Protection against the UV-radiation is an increasing issue in Denmark as the prognosis shows that the intensity of the radiation and the number of skin cancer patients will escalate in line with the dilution of the ozone layer. Over a period of 25 years incidents of skin cancer will grow with 20%. Skin cancer is just one out of many adverse effect of the UV-radiation. The problem with absent protection against the UV-radiation is not only a national concern but a global problem, e.g. in New Zealand where incidences of skin cancer are expected to increase by 50% within the next 10 years.
Ozone (or trioxygen, (O3)) is a triatomic molecule, consisting of three oxygen atoms. It is an allotrope of oxygen that is much less stable than the diatomic O2. Ground-level ozone is an air pollutant with harmful effects on the respiratory systems of animals. The ozone layer in the upper atmosphere filters potentially damaging ultraviolet light from reaching the Earth's surface.
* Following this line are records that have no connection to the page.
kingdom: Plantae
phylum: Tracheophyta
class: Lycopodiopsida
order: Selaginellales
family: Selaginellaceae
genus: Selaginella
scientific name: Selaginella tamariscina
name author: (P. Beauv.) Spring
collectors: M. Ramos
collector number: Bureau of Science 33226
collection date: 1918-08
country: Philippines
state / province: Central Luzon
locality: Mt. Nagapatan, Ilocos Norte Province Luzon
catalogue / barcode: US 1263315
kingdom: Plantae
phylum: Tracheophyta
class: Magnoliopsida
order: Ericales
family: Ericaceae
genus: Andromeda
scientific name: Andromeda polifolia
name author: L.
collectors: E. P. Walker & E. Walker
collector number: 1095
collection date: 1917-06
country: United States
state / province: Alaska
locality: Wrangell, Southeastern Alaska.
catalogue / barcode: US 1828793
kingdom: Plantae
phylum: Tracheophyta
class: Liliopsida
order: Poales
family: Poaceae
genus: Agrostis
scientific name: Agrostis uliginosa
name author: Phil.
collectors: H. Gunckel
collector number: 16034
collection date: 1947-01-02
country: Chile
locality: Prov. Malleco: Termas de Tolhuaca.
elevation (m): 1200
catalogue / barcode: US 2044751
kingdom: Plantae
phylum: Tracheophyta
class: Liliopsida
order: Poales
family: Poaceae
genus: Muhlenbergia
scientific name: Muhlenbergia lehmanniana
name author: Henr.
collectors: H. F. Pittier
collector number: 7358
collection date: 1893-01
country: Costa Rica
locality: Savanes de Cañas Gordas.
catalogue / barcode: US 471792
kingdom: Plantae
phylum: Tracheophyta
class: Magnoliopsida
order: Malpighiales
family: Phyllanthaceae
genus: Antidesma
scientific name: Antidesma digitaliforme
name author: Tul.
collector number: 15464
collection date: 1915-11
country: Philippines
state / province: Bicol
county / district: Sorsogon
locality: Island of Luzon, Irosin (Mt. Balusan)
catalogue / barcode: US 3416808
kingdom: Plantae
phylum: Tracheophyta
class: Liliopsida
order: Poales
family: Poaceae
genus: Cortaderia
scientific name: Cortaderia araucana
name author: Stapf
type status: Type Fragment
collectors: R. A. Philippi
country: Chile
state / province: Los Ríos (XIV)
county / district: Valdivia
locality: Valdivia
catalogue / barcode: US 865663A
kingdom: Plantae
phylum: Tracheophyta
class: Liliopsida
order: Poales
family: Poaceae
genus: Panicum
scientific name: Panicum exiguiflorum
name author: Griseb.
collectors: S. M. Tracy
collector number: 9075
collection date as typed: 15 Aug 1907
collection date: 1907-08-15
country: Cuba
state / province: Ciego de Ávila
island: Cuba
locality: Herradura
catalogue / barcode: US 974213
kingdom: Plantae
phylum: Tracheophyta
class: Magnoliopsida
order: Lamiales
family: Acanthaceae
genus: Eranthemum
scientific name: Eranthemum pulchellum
The ozone molecules absorb ultraviolet radiation having wavelengths between 240 and 320 nm. The triatomic ozone molecule becomes diatomic molecular oxygen plus a free oxygen atom:O3(gas)+(240 nm<radiation<320 nm)→O2(gas)+O.(gas)
The atomic oxygen produced immediately reacts with other oxygen molecules to reform ozone:O2+O.+M→O3+Mwhere “M” denotes the third body that carries off the excess energy of the reaction. In this way, the chemical energy released when 0 and O2 combine is converted into kinetic energy of molecular motion. The overall effect is to convert penetrating UV light into heat, without any net loss of ozone. This cycle keeps the ozone layer in a stable balance while protecting the lower atmosphere from UV radiation, which is harmful to most living beings. It is also one of two major sources of heat in the stratosphere (the other being the kinetic energy released when O2 is photolyzed into O atoms).
Curl, Kroto and Smalley (Kroto, et al. Nature, Vol 318, p. 162, 1985) were the first to make and identify C60-fullerenes (“buckyballs”) in the laboratory. One of the most common routes towards the native fullerenes involves the heating of graphite rods to a high temperature by passing an electric current between them, and then separating the fullerenes from other carbon compounds in the resulting soot (fine carbon particles). Typically, about 75% of the crystals are C60-fullerene molecules, 23% are C70-fullerene molecules and the remains comprise larger molecules. Later on, various other groups have been able to prepare larger quantities of fullerenes, also on a commercial scale, and nowadays C60-, C70-, C76-, C78-, C82- and C84-fullerenes and a variety of derivatives are available from commercial sources, just as the production price has been dramatically reduced. Birkett has prepared an excellent review of the chemistry of fullerenes (http://www.rsc.org/ej/IC/1998/ic094055.pdf).
General methods and consideration for the preparation of fullerenes are described in Karl M. Kadish & Rodney S. Ruoff, “Fullerenes—Chemistry, Physics, and Technology”, Wiley-Interscience 2000, ISBN 0-471-29089-0. Chapter 8: Endohedral Metallofullerenes Production, Separation, and Structural Properties.